**Task goal**: In the material below, find every line containing the string "inversión" and return it.
# # # # #
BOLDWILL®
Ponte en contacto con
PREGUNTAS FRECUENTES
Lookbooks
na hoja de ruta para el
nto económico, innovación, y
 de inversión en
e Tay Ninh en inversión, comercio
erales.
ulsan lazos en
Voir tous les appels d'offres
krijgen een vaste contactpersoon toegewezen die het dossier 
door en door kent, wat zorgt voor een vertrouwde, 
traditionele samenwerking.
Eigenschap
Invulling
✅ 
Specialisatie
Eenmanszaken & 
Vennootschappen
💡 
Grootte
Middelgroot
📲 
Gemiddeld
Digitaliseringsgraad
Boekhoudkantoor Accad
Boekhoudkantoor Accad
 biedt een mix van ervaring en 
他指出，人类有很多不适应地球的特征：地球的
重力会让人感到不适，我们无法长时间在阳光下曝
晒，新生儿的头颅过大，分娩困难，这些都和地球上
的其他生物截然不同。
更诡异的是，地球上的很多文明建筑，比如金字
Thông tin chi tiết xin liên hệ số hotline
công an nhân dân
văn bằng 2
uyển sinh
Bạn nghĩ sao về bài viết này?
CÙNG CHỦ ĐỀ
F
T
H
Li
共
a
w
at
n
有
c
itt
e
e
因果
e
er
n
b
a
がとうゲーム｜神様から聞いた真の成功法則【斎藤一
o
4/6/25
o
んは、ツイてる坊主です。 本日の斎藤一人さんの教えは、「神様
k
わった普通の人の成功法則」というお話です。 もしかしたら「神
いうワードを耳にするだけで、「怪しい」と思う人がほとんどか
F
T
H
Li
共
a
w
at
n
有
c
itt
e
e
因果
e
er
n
# # # # #
**Task response**:
 de inversión en
e Tay Ninh en inversión, comercio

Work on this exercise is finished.